I have A Chocolate Fudge-y Rice Krispie Treat and You Don't...But I Also Have Lupus.
I just ate my third double sized chocolate fudge-y Rice Krispie Treat of the day. I'm craving them, and for some insane reason known only to the gods of snack goods and marketing managers they are not sold in regular stores. I have to stalk them down at gas stations with convenient stores attached, which is the only place they seem to be carried. Right now, the local BP is stocking them, and the girl at the counter gives a conspiratorial wink anymore when my wife goes in to get them for me. She's been ordering an extra box a week, just for me.
I don't care.

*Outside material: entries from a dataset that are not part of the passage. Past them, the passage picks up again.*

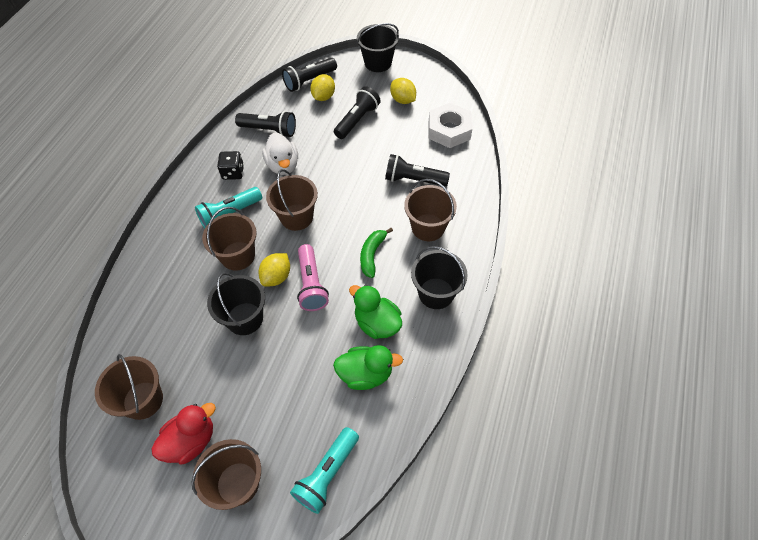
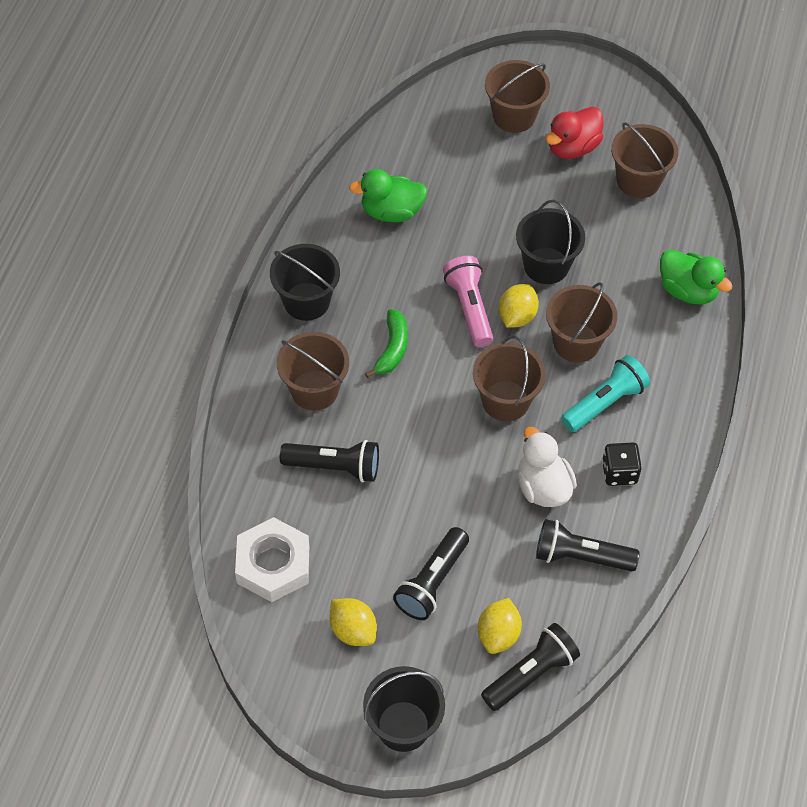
camera: 175 degrees right, 0 degrees up
(327, 474) = (424, 125): turquoise flashlight -> none
(377, 323) = (381, 264): green duck -> green duck (687, 290)

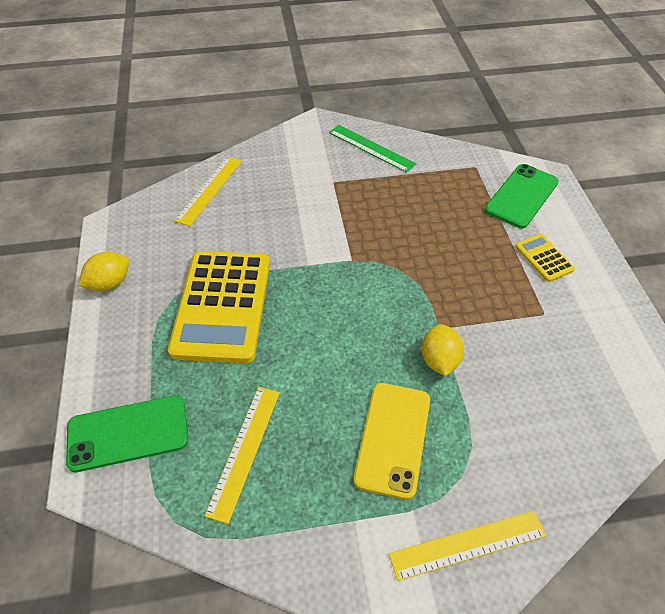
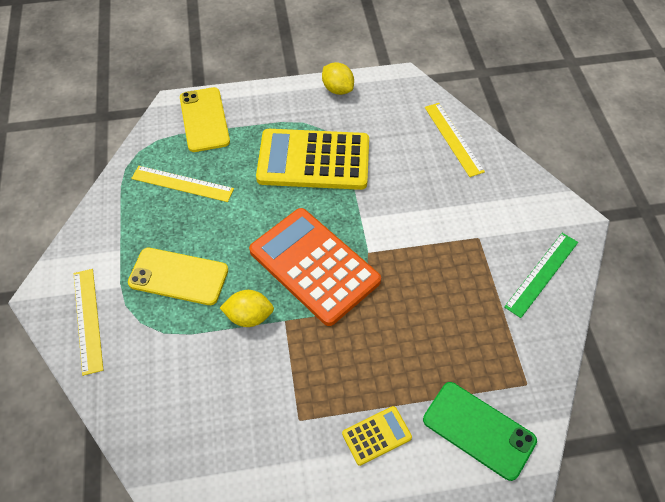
camera: 90 degrees right, 5 degrees up
(128, 433) = (204, 119): green phone -> yellow phone
(209, 190) = (453, 139): yellow ruler -> yellow ruler turned 45 degrees clockwise
(371, 303) = (314, 266): none -> orange calculator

They're about $1.09 a bar and I. Want. Them. If you've ever been pregnant - or loved a pregnant woman - you have some idea what type of food craving this is. I feel qualified to tell you that it is, in my opinion, worse than the food cravings caused by pregnancy, although I'm also a victim of hormones this time as well.

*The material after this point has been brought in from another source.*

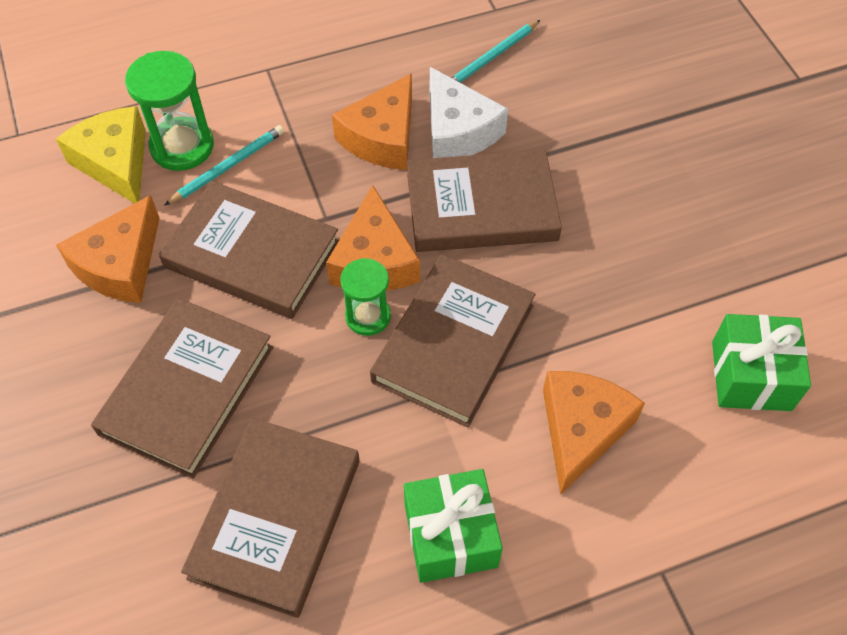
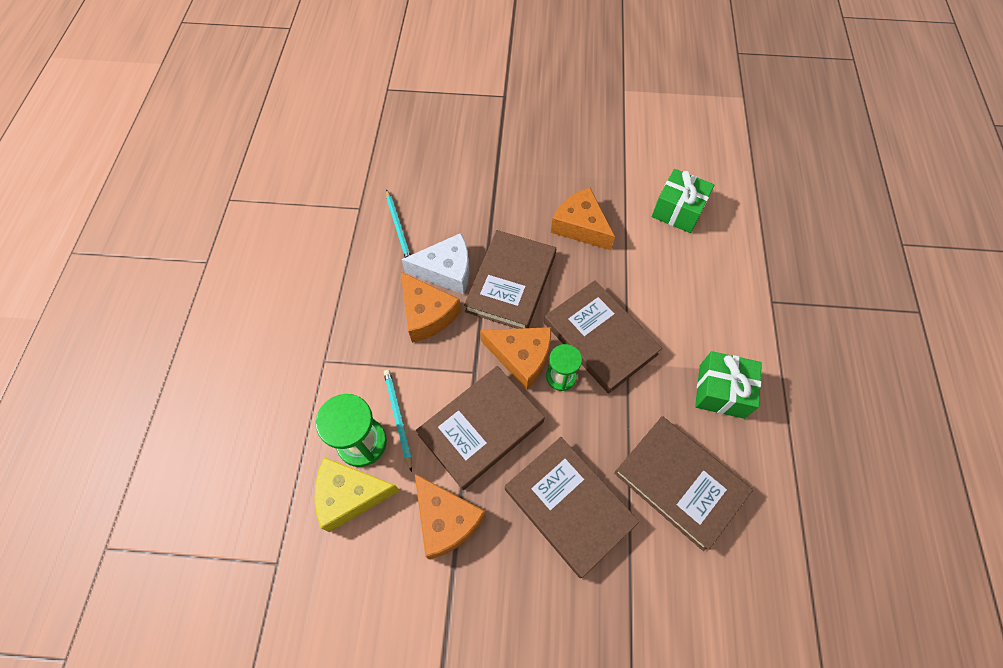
camera: 65 degrees left, 5 degrees up
(581, 430) = (680, 300): orange cheese -> orange cheese (580, 226)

The Addison's disease causes me to crave some foods to the point that it is really all I eat. Once it was blackberries. Another time is was carrots. Once it was cinnamon rolls but ONLY the ones from Sheetz, with the cream cheese icing, or I didn't want them. I keep praying it'll go back to carrots sometime, but right now it's these damn rice Krispie treats.
I swear I tried hard to ignore the sole remaining Krispie treat that alone remained to tell me, in a tiny snap crackle-y popping voice about its chocolate-y goodness. It was downstairs. I was up. I was comfortable. I should be asleep.
I lost the fight. I did at least eat it slowly and carefully, breaking it into delicate pieces that I savored as each bite surrendered to me, but that's poor consolation now that the moment is over, the drama and chocolate gone.
(Don't worry...I have a back up pan of brownies.)
Don't hate me for my rice Krispie treats. They're a by-product of the mess my endocrine system is in. (No, really, I'm not making that up. I have both Addison's and Lupus and they are both flaring right now and I always get food cravings with flares. I don't know why, but it's common.)
It's hard to tell what is flaring first: Addison's or Lupus, but they're both "hot" right now, so the doctor man put me on a steroid course which will help...and will also keep me hungry, keep my awake, keep me ranting and rambling away and unable to sit down or focus in the worst sort of way. This is preferable to the Lupus just staying flared, because that brings with it a host of other, uglier problems, that I don't like dwelling on much. Suffice it to say that the cure is actually better than the disease..or I wouldn't be doing it...but the cure still sucks.
So much for writing. I'm doing good to get a quick post up, when I should have been sleeping hours ago, according to the Ambien I took at 8:30. I've often read that a number of great writers turned to writing due to physical disability. It's true that it is a flexible trade. I'm just not sure how they got focused enough to write much of anything when they felt like crap all the time. All I want to do is sleep, watch the ID channel on t.v., eat something, drink tea, and sleep some more.